As far as the elder’s children are concerned, Paul insists that they ‘believe’ (NIV). In other translations these children are described, not as believing, but as faithful—faithful in the sense of submissive or obedient to their father’s will. This is a preferable understanding. What is in Paul’s mind is not belief but behaviour. He is not saying that an elder’s children have to be Christians. But he is insisting that they be under their father’s control and ‘not open to the charge of being wild and disobedient’. In his first letter to Timothy the apostle makes the same point: ‘The overseer … must manage his own family well and see that his children obey him with proper respect’ (3:4). Then follows the reason: ‘If anyone does not know how to manage his own family, how can he take care of God’s church?’ (3:5). If a man cannot look after his own household it cannot be expected that he will be able to take care of God’s church. Failure in the one area will lead to failure in the other.4

Titus 1:
5 oThis is why I left you in Crete, so that you might put what remained into order, and pappoint elders in every town as I directed you— 6 qif anyone is above reproach, the husband of one wife,3 and his children are believers and not open to the charge of rdebauchery or insubordination. 5

1 The saying is trustworthy: If anyone aspires to wthe office of overseer, he desires a noble task. 2 Therefore xan overseer1 must be above reproach, ythe husband of one wife,2 zsober-minded, self-controlled, respectable, ahospitable, bable to teach, 3 not a drunkard, not violent but cgentle, not quarrelsome, dnot a lover of money. 4 He must manage his own household well, with all dignity ekeeping his children submissive, 5 for if someone does not know how to manage his own household, how will he care for wGod’s church? 6 He must not be a recent convert, or he may fbecome puffed up with conceit and fall into the condemnation of the devil. 6

πιστός pistos faithful
πιστός, ή, όν a trusting: 31.86 b trustworthy: 31.87 c sure: 71.17


Puritanboard Doctor
Yeah that was my thoughts, but what if God wants to disqualify a man from becomming a bishop, in OT he did it with physical deformities.
I admit it seems harsh, but it would be very visible


Puritan Board Graduate
The qualification in Titus 1:6 requires that the children of an elder must be trustworthy. The exact same Greek word πιστά is used in Acts 13:34 which reads "And that He raised Him from the dead, no more to return to corruption, He has spoken thus: 'I will give you the sure (πιστά) mercies of David.' That the word in Titus 1:6 refers to trustworthy children is born out by the parallel reference in 1 Tim 3:4 where it is said that they must be "in submission".


Puritan Board Junior
If having a child that didn't believe disqualified you from being an elder, then you would be disqualified every time your wife became pregnant. It means not rebellious.


Puritan Board Junior
There are many a godly minister who have had unbelieving children. Is he present and faithful in his directing of his household? Is he living up to his responsibilities? If he is then I think he's qualified in that aspect. The children's response may not be great to it and they may not be saved but if hes doing all he can then he's met this scriptural requirement.

Jack K

Puritan Board Doctor
I say you have to ask two questions:

1. Is the son's unbelief due to the father's negligence or poor spiritual oversight at home?
2. Is the son's behavior such that it brings public reproach on the father that will, in turn, publicly shame Christ's church? (not so likely in our culture as in Paul's, but it's the reasoning Paul gives for all this so we have to ask)
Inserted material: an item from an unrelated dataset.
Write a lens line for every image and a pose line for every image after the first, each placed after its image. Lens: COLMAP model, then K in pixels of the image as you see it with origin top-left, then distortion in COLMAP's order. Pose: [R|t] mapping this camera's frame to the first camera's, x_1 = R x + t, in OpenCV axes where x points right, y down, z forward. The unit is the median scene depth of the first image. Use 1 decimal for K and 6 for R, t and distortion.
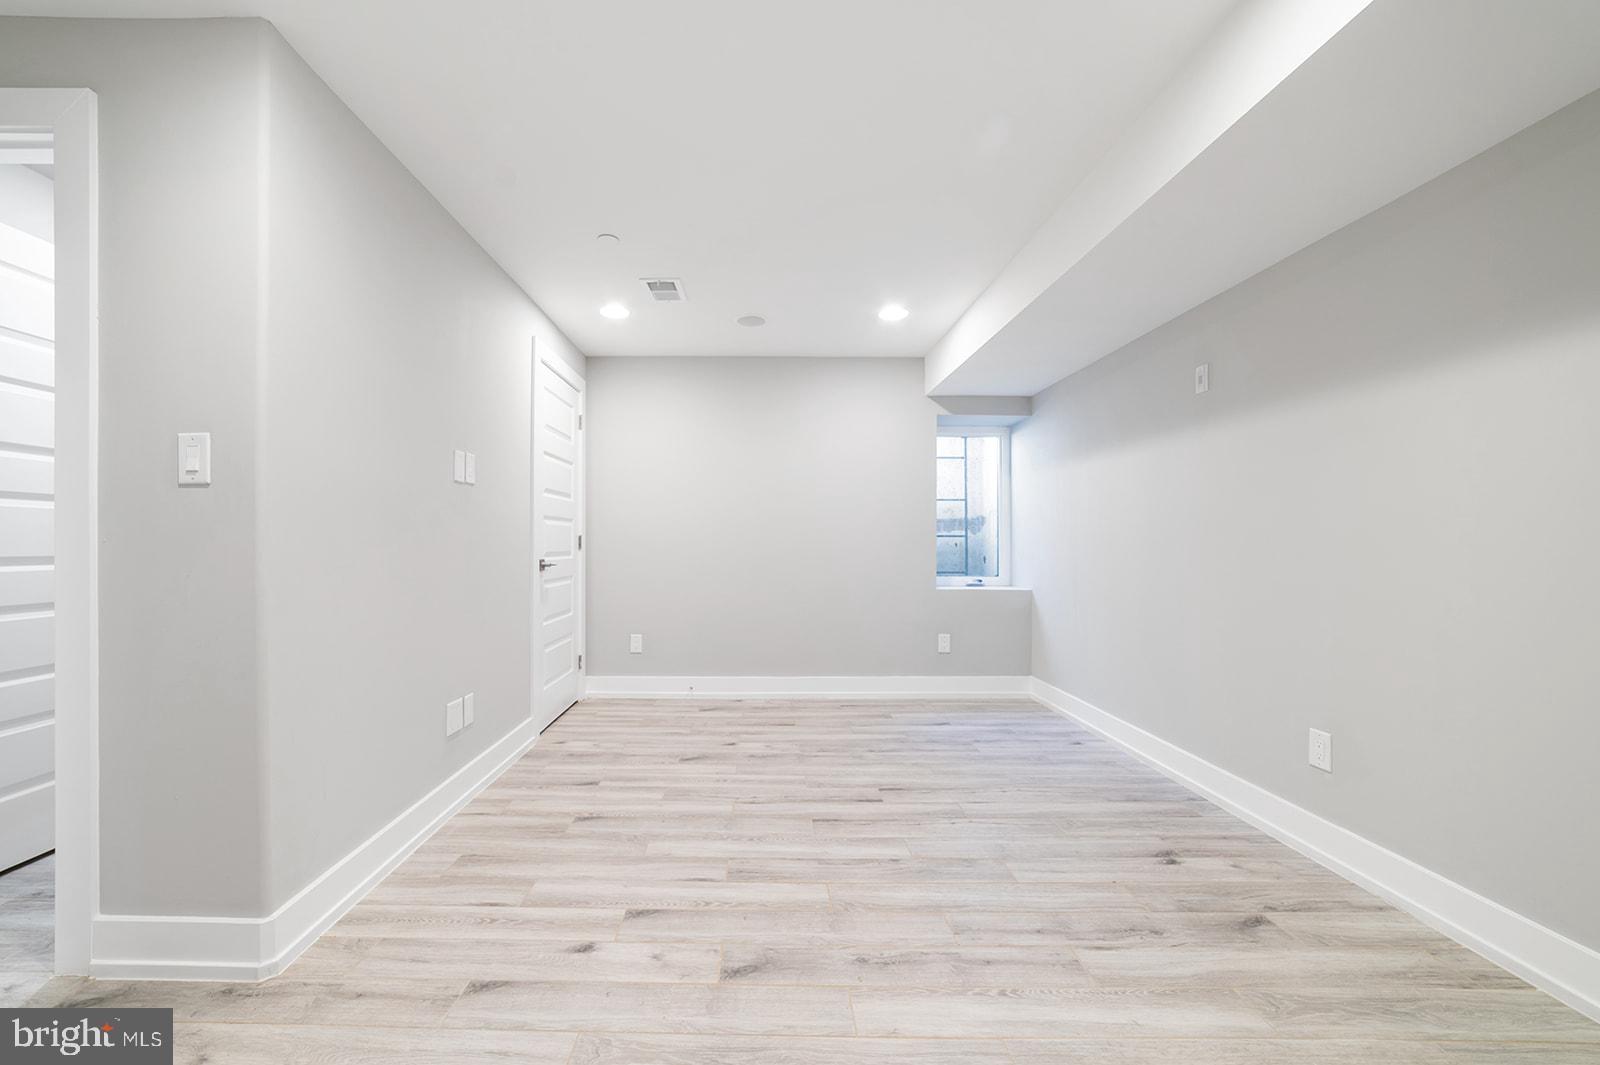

If the answer to either of these is "yes," then the man is not qualified. If "no," and if the man's handling of his family demonstrates effective and godly leadership, he may stand for election. His son's unbelief may still enter into consideration of his ability to shepherd the flock. But I don't read Titus as automatically disqualifying him, especially if the son no longer lives at home and under his father's authority.